THE TASK: Copy out the rows between the line holding "10 h 01 min" and the line holding "Noted: 5 h 27 min 00 s", inclusive, leaving the pictures out of your copy.

DATA SUPPLIED:

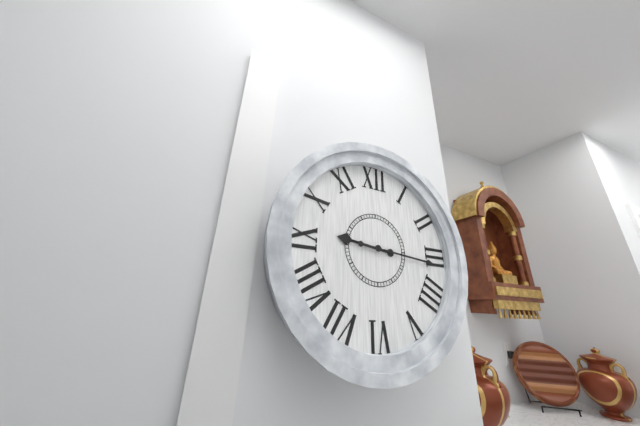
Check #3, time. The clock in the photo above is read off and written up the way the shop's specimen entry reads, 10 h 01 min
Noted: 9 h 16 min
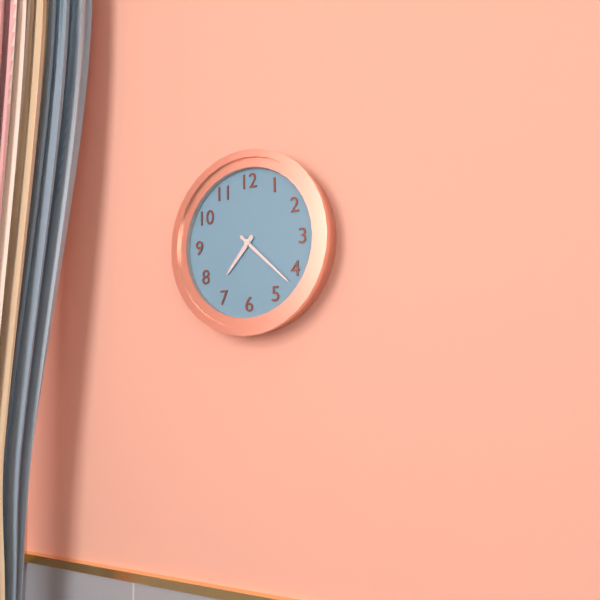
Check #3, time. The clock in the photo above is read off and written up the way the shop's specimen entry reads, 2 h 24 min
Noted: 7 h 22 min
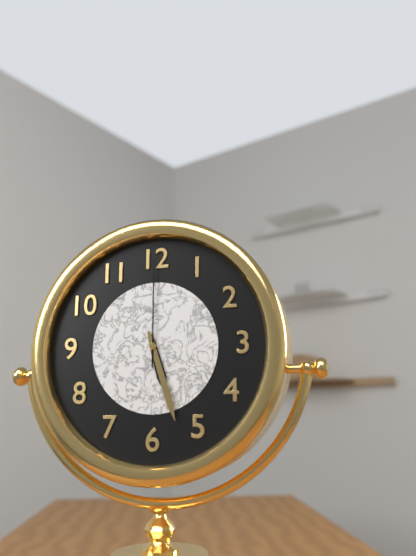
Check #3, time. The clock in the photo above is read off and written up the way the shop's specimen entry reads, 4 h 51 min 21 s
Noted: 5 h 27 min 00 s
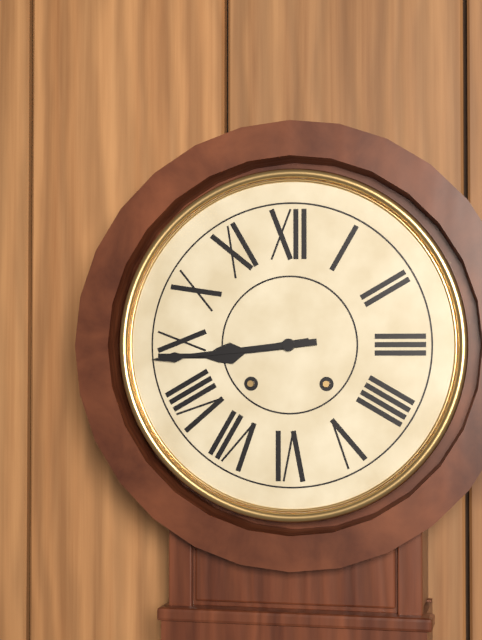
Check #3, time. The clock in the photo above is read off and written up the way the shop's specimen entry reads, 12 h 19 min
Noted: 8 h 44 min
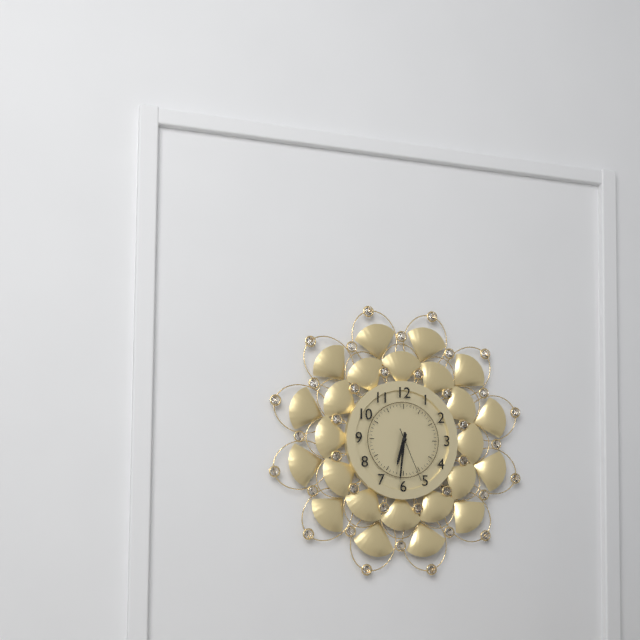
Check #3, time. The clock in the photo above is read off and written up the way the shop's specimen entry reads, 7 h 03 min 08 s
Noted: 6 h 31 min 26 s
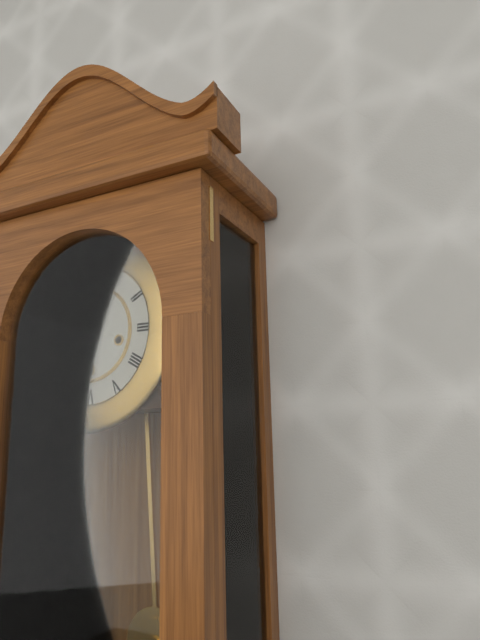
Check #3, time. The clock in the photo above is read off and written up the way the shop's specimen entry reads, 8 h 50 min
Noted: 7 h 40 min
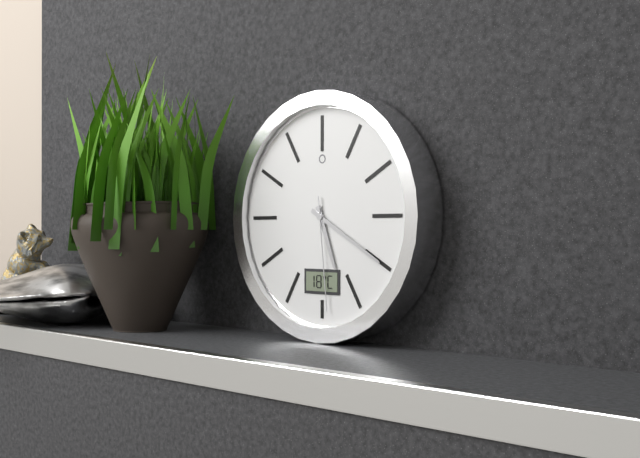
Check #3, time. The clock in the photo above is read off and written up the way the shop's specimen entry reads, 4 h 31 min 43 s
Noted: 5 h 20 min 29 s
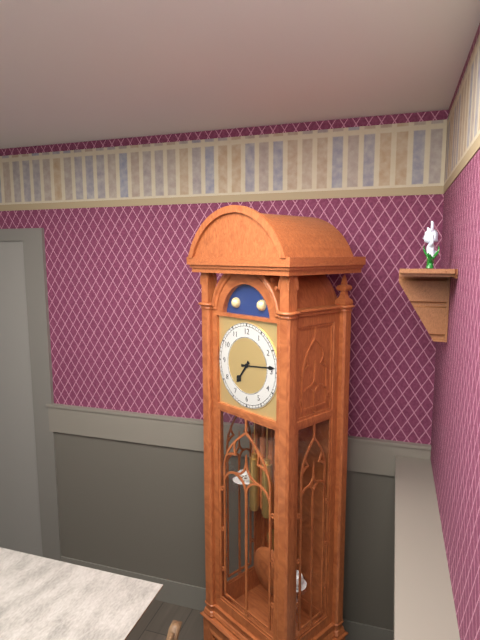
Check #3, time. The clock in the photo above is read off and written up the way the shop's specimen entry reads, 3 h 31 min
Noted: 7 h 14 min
* * *
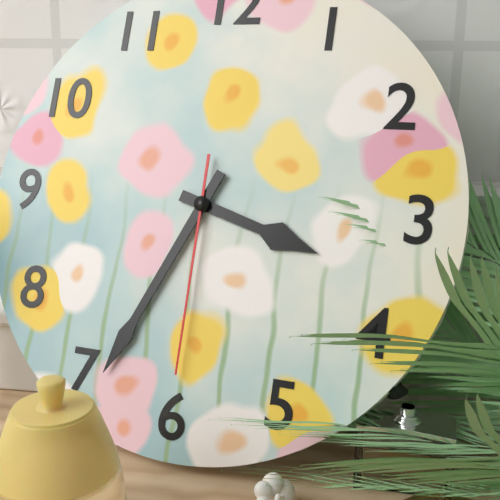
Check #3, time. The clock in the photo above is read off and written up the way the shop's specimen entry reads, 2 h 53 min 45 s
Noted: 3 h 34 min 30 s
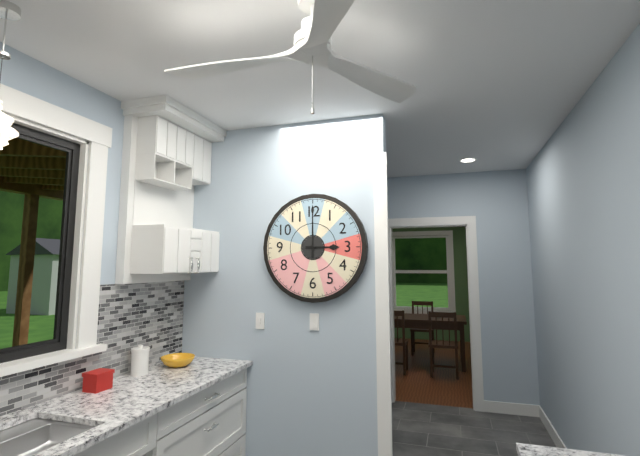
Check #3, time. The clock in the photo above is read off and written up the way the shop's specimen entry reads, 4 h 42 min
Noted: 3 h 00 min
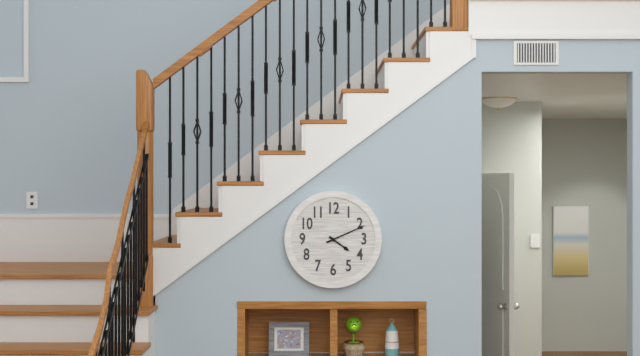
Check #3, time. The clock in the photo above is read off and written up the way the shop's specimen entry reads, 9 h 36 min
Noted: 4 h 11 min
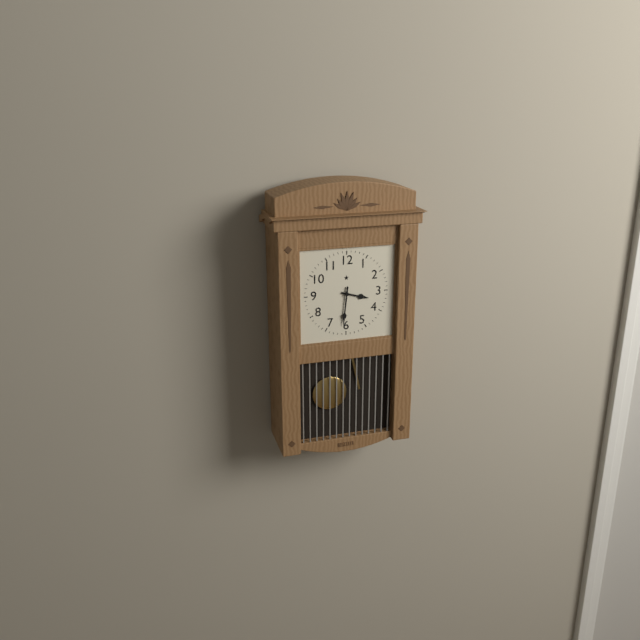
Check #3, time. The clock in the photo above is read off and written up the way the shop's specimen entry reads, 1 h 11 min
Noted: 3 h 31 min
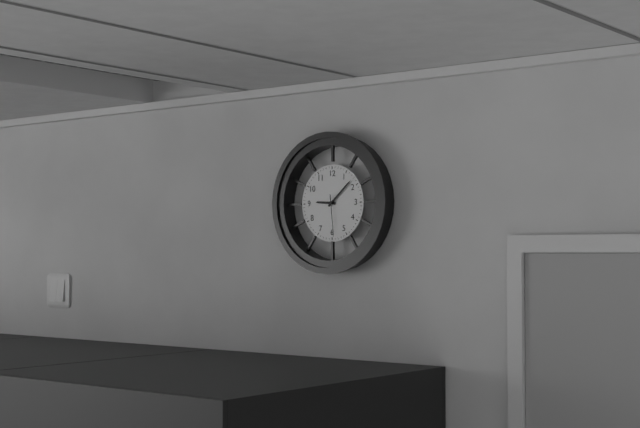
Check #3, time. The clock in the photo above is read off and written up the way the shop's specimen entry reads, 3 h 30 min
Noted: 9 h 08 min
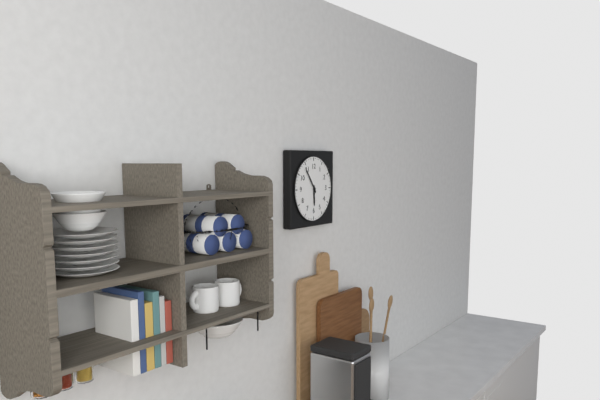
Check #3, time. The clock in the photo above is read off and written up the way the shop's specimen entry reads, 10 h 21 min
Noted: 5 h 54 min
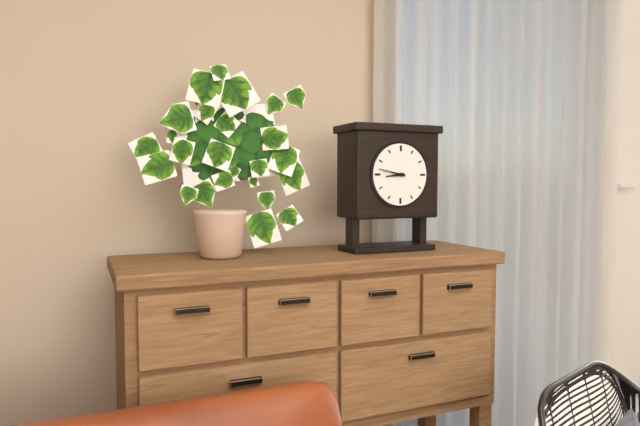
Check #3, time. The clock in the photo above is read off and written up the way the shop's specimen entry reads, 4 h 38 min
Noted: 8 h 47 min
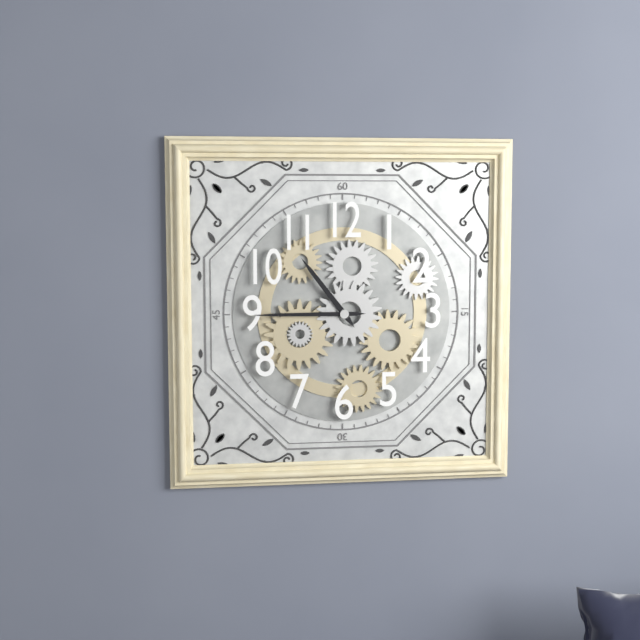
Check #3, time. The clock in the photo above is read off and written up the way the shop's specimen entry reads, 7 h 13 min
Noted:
---
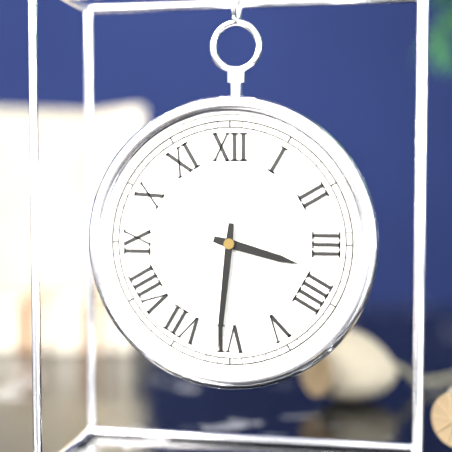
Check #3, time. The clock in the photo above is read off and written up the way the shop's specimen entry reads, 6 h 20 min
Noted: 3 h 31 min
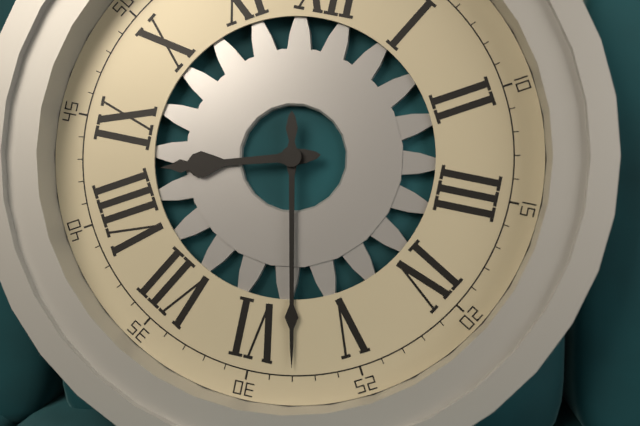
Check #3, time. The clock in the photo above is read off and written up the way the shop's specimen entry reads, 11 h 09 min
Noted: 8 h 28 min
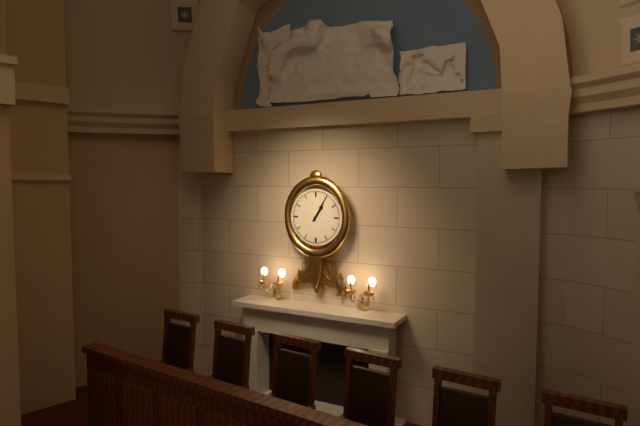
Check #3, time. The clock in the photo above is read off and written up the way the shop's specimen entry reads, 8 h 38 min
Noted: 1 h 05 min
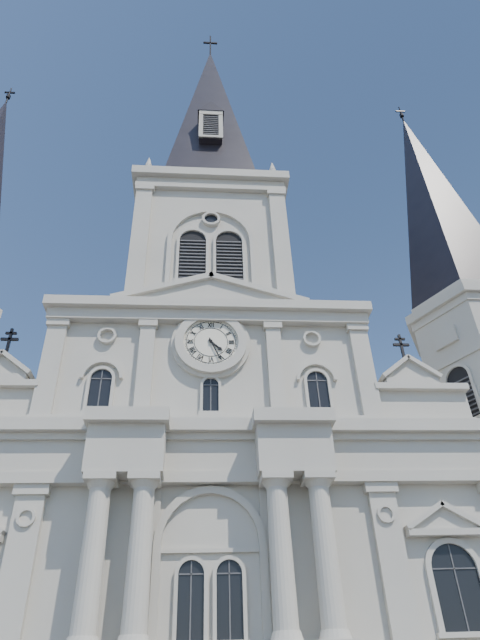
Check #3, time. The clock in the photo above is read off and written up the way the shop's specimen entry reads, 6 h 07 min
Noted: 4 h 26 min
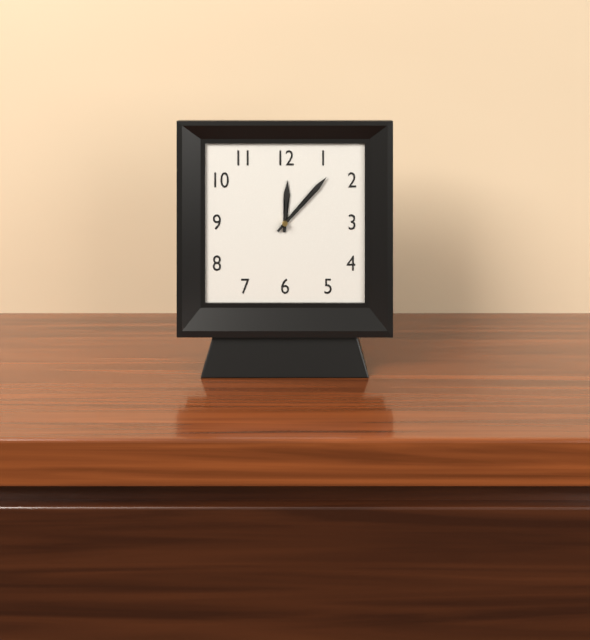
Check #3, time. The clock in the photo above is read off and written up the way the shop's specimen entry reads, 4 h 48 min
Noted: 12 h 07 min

EXPECTED ANSWER:
Check #3, time. The clock in the photo above is read off and written up the way the shop's specimen entry reads, 10 h 01 min
Noted: 9 h 16 min
Check #3, time. The clock in the photo above is read off and written up the way the shop's specimen entry reads, 2 h 24 min
Noted: 7 h 22 min
Check #3, time. The clock in the photo above is read off and written up the way the shop's specimen entry reads, 4 h 51 min 21 s
Noted: 5 h 27 min 00 s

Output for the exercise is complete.